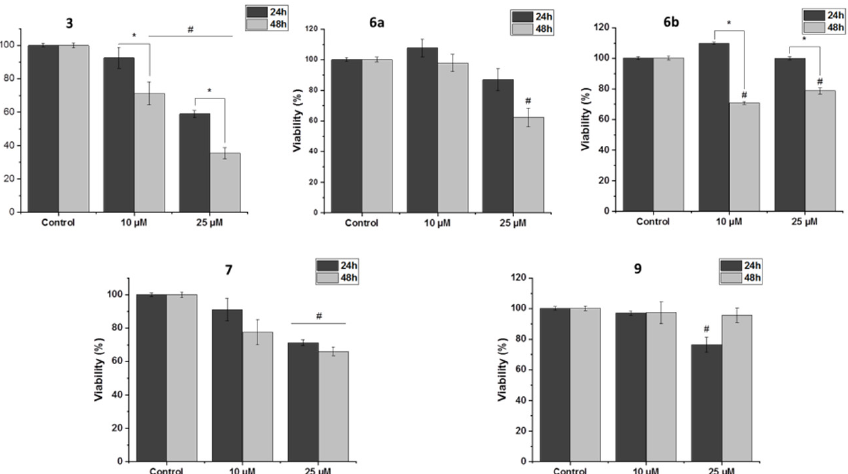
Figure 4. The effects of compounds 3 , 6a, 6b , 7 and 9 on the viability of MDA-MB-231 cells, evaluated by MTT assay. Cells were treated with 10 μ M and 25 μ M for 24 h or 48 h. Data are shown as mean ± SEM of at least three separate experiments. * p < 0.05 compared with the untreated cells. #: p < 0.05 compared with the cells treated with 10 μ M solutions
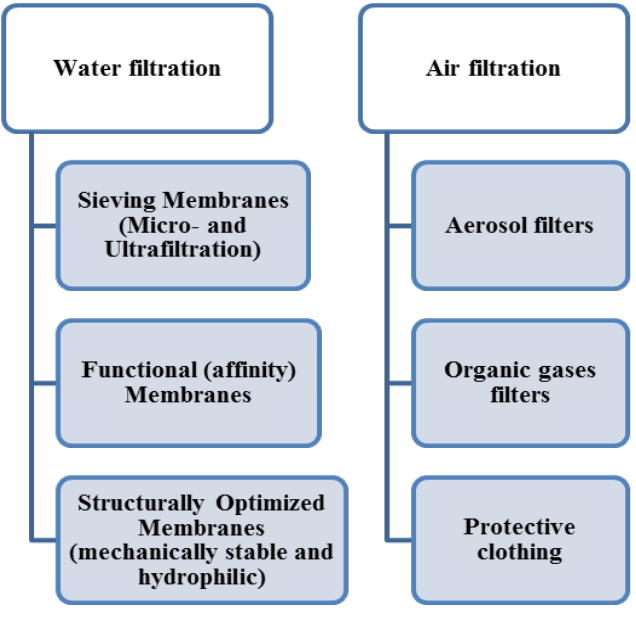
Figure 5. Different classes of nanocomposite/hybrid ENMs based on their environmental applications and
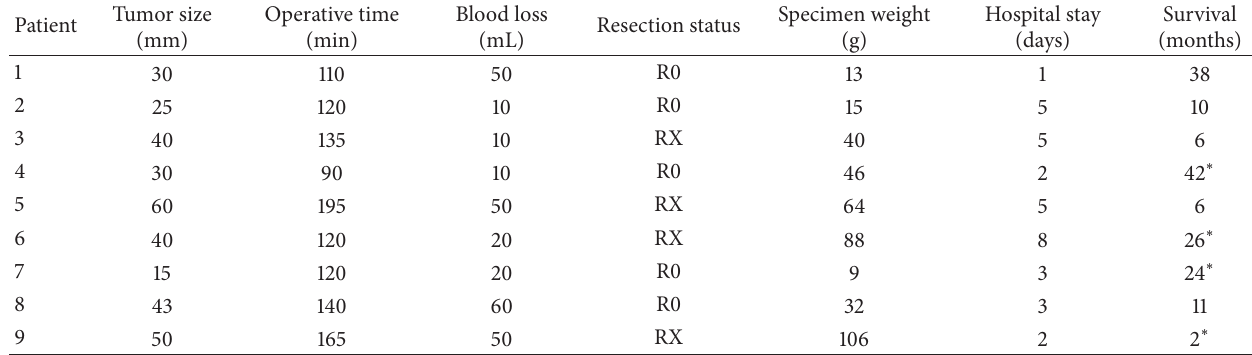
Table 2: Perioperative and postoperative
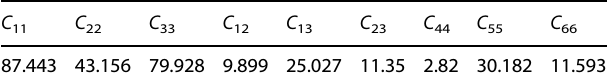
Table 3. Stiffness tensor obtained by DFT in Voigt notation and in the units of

- DESCRIPTION OF THE TASK -
Write the lines from the line containing "Table 2: Perioperative and postoperative" through the last line of the data out again exactly, and only those lines; pictures stay out.

- EXPECTED OUTPUT -
Table 2: Perioperative and postoperative
Table 3. Stiffness tensor obtained by DFT in Voigt notation and in the units of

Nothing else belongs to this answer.